ITEM 11. Such immigration policies must include provisions compelling Canadian employers who recruit workers from outside Canada, and Landed Immigrants (with pre-arranged jobs) in particular, to give conditional Contracts of Employment. These must include a guarantee of supervised employment ("internship") lasting for at least the time required by the professional licensing bodies to meet their Canadian experience requirements for full membership, and to permit the individual to prepare for and write any examinations that the licensing bodies may require. (Example: the A.P.E.O. - Association of Professional Engineers of Ontario - requires one year of Canadian work experience, the passing of some professional examinations and a successful interview with an appointed panel, before it will admit someone to membership and allow them to use the P.Eng. title. The purpose is to protect public safety, by ensuring that its members are technically competent. There are also fees involved which the individual has to pay - not large fees for someone who has a job as an engineer, but difficult or impossible for someone who is prevented from working because of silly rules, discrimination etc.). In this connection it must be remembered that someone who is being stopped from working, for whatever reason, is being stopped from being a tax payer.

■ Immigration policies must also include incentives to Canadian employers to offer internships, of the type just described, to all new immigrants and not just those who have pre-arranged jobs prior to arrival in Canada. In this connection, it is obvious that anybody preparing for exams set by the licensing bodies requires satisfactory conditions in which to do it i.e. freedom from circumstantial harassment due to unemployment and consequential lack of income to live on.

■ A new law, making it a criminal offence for an employer to dismiss a new immigrant before he / she has sufficient insurable weeks of employment to qualify for Employment Insurance income support, must be introduced. This happened to Mr. Chisholm, in Montreal, shortly after arriving from the U.K. back in 1982.

GENERAL. Canadians will have to be told to stop criticising immigrants on such "grounds" as being un-wanted competition for jobs, or suggesting that are not wanted in Canada's major cities.

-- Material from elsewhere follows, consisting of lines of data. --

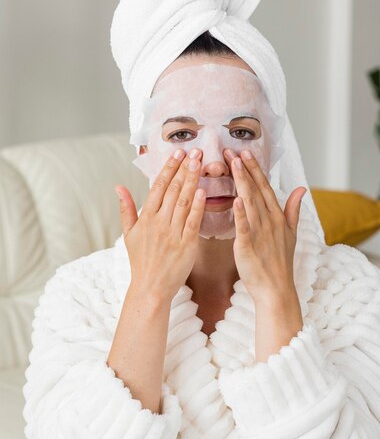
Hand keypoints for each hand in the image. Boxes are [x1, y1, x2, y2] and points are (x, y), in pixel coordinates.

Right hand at [114, 149, 205, 300]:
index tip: (177, 153)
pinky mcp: (186, 246)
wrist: (150, 287)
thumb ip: (126, 209)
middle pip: (172, 190)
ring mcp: (172, 234)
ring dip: (192, 181)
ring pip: (183, 202)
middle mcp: (158, 223)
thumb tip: (119, 187)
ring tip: (200, 163)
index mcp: (145, 218)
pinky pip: (192, 222)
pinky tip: (202, 192)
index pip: (158, 187)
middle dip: (183, 169)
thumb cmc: (141, 261)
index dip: (168, 168)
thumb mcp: (128, 234)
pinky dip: (197, 207)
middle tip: (194, 151)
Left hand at [225, 148, 306, 302]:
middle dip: (244, 168)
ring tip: (231, 163)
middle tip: (232, 149)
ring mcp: (260, 232)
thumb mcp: (291, 234)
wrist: (276, 289)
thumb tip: (301, 188)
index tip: (245, 152)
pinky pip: (244, 226)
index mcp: (277, 217)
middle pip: (256, 189)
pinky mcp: (249, 245)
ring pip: (249, 201)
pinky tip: (236, 198)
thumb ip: (293, 210)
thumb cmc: (279, 263)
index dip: (255, 169)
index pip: (265, 187)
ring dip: (241, 181)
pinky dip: (241, 212)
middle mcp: (269, 221)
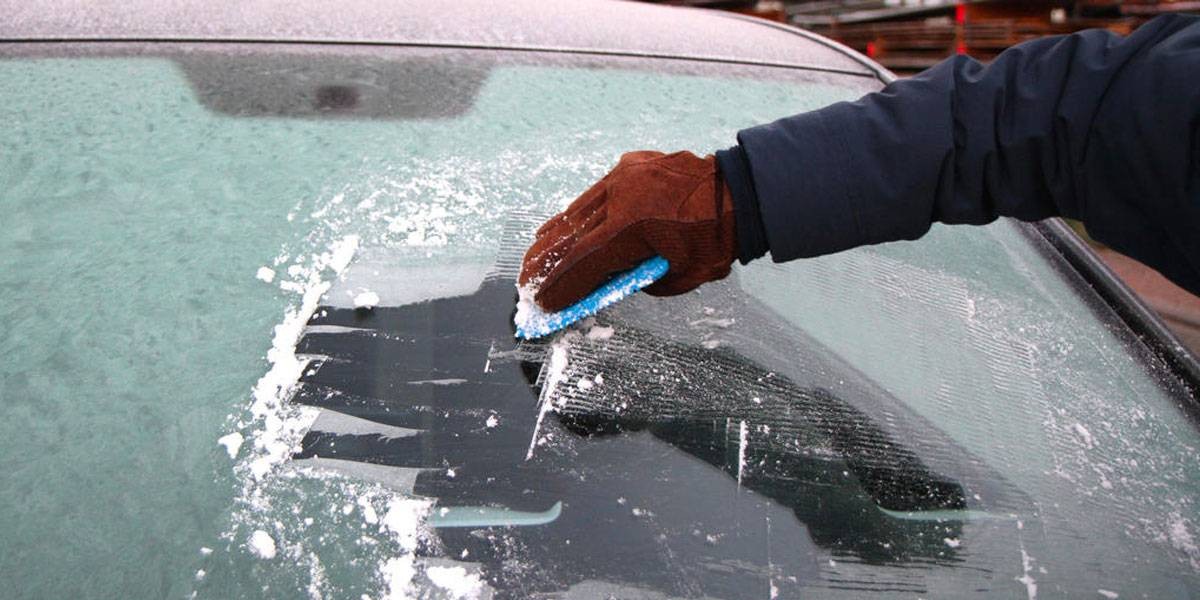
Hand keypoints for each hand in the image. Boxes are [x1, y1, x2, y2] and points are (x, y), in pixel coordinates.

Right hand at [520, 151, 736, 311]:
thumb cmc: (716, 242)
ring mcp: (624, 177)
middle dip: (544, 263)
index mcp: (634, 228)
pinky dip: (579, 215)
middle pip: (569, 235)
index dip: (557, 285)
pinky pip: (596, 195)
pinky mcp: (630, 167)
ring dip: (555, 237)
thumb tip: (601, 283)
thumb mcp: (677, 278)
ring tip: (534, 258)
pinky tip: (563, 227)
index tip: (540, 302)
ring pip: (577, 212)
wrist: (742, 195)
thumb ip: (633, 281)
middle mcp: (622, 197)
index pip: (581, 263)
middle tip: (525, 283)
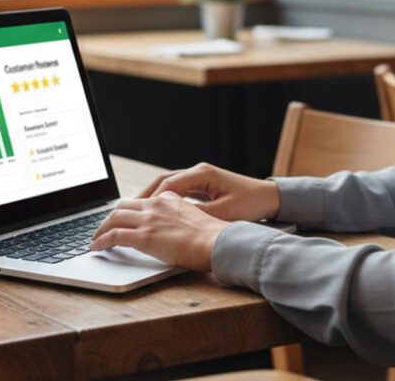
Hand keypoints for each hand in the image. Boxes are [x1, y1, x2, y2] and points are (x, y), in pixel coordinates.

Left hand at [89, 192, 228, 270]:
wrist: (217, 242)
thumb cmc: (212, 237)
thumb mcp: (195, 218)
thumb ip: (178, 219)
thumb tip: (171, 231)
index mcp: (169, 199)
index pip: (141, 201)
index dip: (128, 210)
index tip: (122, 218)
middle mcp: (156, 205)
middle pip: (123, 206)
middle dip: (110, 217)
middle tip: (104, 228)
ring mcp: (149, 220)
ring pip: (114, 218)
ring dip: (101, 228)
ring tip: (96, 238)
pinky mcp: (144, 237)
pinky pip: (114, 236)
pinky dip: (101, 241)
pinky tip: (96, 247)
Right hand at [136, 162, 280, 221]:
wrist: (270, 198)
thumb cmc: (251, 204)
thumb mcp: (224, 213)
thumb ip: (199, 215)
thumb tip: (176, 223)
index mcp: (202, 174)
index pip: (168, 184)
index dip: (150, 199)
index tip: (136, 212)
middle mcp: (198, 172)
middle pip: (163, 181)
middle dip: (143, 196)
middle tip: (124, 211)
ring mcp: (200, 177)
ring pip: (168, 185)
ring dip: (151, 197)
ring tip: (134, 212)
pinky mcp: (203, 185)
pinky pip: (177, 190)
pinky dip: (163, 200)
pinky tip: (155, 213)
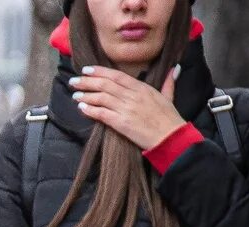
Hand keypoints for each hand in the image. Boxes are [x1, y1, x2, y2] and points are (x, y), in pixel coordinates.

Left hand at [71, 65, 185, 151]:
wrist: (169, 137)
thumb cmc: (169, 118)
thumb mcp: (169, 96)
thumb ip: (168, 82)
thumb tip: (174, 68)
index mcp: (142, 88)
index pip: (117, 76)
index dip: (100, 71)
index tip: (87, 69)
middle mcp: (132, 96)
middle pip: (105, 85)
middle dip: (87, 82)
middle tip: (73, 81)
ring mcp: (126, 109)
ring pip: (101, 98)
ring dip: (86, 95)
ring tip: (75, 95)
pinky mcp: (121, 123)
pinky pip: (102, 114)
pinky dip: (90, 110)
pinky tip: (81, 108)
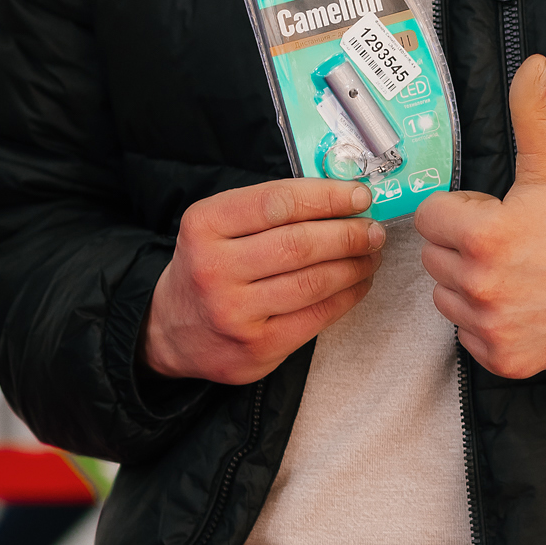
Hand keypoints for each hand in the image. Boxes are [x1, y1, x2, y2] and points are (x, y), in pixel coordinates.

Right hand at [141, 178, 383, 385]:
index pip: (278, 203)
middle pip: (299, 244)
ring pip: (313, 282)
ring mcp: (234, 313)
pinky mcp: (256, 348)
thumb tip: (341, 198)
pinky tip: (358, 282)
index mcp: (204, 226)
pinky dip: (347, 296)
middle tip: (373, 229)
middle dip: (348, 234)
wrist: (172, 331)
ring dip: (354, 265)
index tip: (359, 196)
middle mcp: (214, 269)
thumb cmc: (208, 266)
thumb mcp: (217, 226)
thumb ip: (269, 210)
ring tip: (371, 254)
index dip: (327, 197)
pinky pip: (316, 317)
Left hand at [415, 55, 545, 378]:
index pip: (429, 217)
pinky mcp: (503, 359)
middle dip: (462, 246)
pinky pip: (466, 336)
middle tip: (510, 242)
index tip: (493, 212)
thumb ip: (532, 113)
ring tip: (515, 272)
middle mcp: (481, 286)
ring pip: (445, 298)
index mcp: (484, 235)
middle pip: (434, 258)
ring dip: (469, 285)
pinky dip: (486, 323)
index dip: (460, 210)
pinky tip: (521, 304)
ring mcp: (491, 327)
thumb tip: (532, 64)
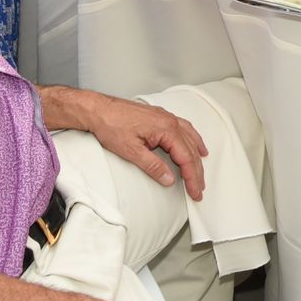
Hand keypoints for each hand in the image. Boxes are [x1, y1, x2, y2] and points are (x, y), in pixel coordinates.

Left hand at [84, 92, 208, 198]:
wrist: (99, 109)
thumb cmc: (111, 125)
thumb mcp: (131, 151)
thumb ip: (153, 166)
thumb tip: (169, 179)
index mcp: (166, 129)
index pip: (186, 157)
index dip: (192, 177)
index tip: (195, 191)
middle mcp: (170, 121)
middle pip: (191, 149)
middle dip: (196, 171)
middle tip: (199, 188)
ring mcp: (166, 117)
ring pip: (190, 137)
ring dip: (197, 155)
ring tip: (201, 169)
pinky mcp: (160, 116)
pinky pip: (184, 128)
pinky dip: (192, 138)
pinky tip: (193, 143)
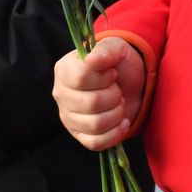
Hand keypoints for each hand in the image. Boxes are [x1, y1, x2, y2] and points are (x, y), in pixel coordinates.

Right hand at [52, 36, 144, 150]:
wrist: (130, 82)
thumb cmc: (118, 64)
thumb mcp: (116, 48)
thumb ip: (106, 51)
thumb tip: (92, 60)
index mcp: (65, 70)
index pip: (80, 79)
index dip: (104, 78)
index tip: (113, 73)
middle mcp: (61, 94)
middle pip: (90, 104)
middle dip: (114, 96)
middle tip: (118, 89)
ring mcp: (68, 117)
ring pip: (95, 125)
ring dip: (117, 114)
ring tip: (119, 103)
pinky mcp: (80, 135)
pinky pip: (96, 143)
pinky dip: (115, 134)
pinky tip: (123, 122)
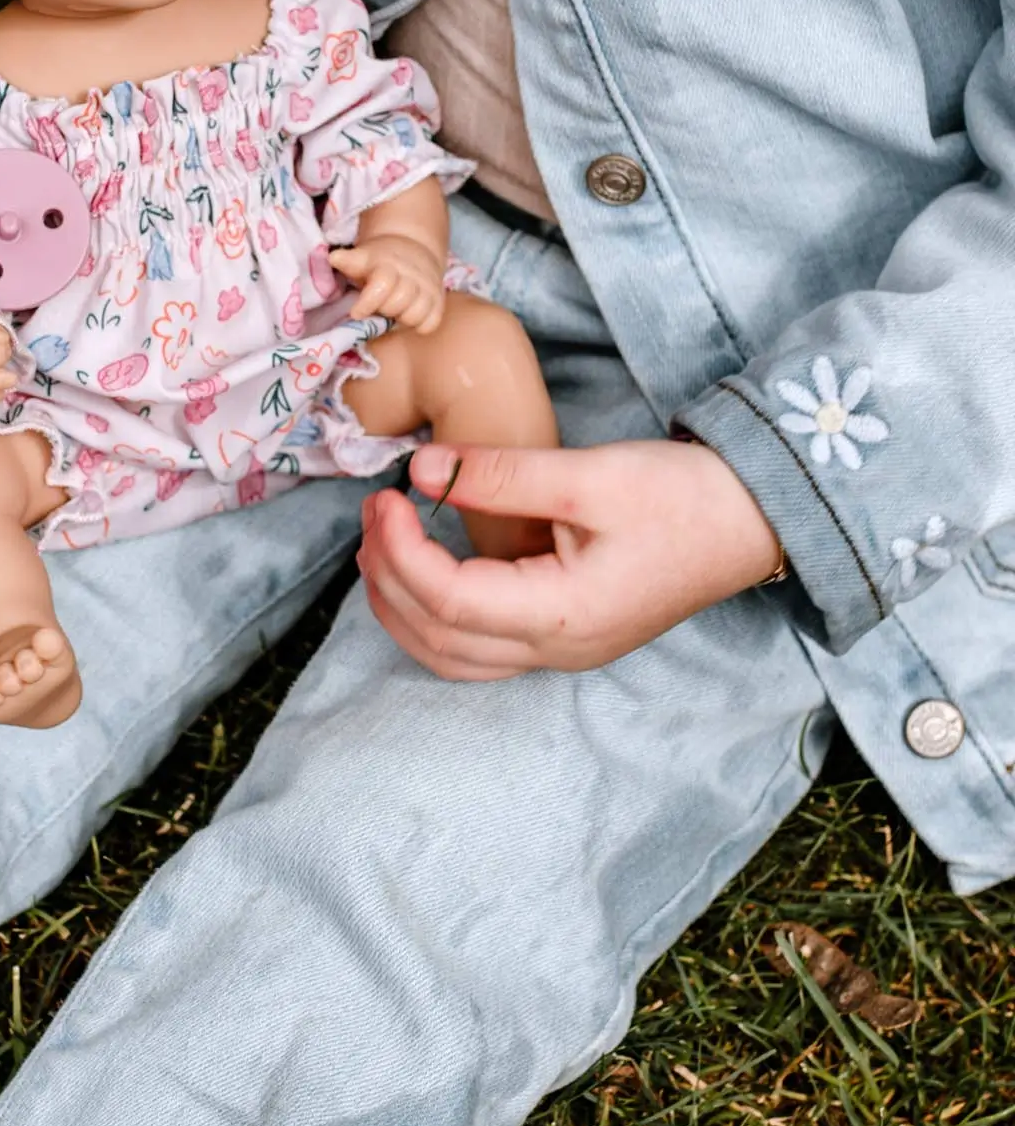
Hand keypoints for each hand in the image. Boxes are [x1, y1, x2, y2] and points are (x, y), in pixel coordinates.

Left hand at [329, 235, 446, 331]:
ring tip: (395, 311)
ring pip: (415, 315)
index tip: (357, 312)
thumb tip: (334, 258)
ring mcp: (427, 288)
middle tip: (379, 306)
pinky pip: (431, 323)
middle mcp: (411, 275)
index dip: (367, 303)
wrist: (413, 251)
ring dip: (401, 318)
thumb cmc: (379, 262)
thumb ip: (349, 261)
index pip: (382, 284)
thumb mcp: (363, 258)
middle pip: (397, 304)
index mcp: (388, 264)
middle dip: (383, 309)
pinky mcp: (439, 300)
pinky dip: (420, 324)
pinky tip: (409, 316)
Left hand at [357, 439, 784, 680]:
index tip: (387, 497)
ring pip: (451, 657)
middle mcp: (559, 650)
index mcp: (566, 615)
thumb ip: (502, 474)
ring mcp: (562, 653)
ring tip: (380, 542)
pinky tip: (420, 570)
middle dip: (389, 577)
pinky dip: (432, 618)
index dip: (402, 550)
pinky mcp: (564, 638)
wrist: (753, 520)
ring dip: (402, 605)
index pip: (450, 600)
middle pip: (438, 639)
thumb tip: (422, 468)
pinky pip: (476, 651)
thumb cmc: (683, 496)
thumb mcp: (591, 474)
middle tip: (373, 511)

The real  problem is that the economy is creating far too few jobs relative to the numbers needing them - immigrants as well as Canadians who are unemployed in real terms - and this is what really has to be dealt with, with all that it necessitates in terms of proper attention to basic wealth creation, properly-designed immigration policies, attention to the true size of the unemployment problem, and properly-designed human resources development policies. Canadians must also be reminded that they themselves were immigrants at one time, or are descendants of immigrants, except for members of the "First Nations".

We don't want public opinion and policies based on ill-informed and pejorative crap, involving criticism of  immigrants on such "grounds" as being un-wanted competition for jobs, or suggesting that are not wanted. This is not in anybody's interest.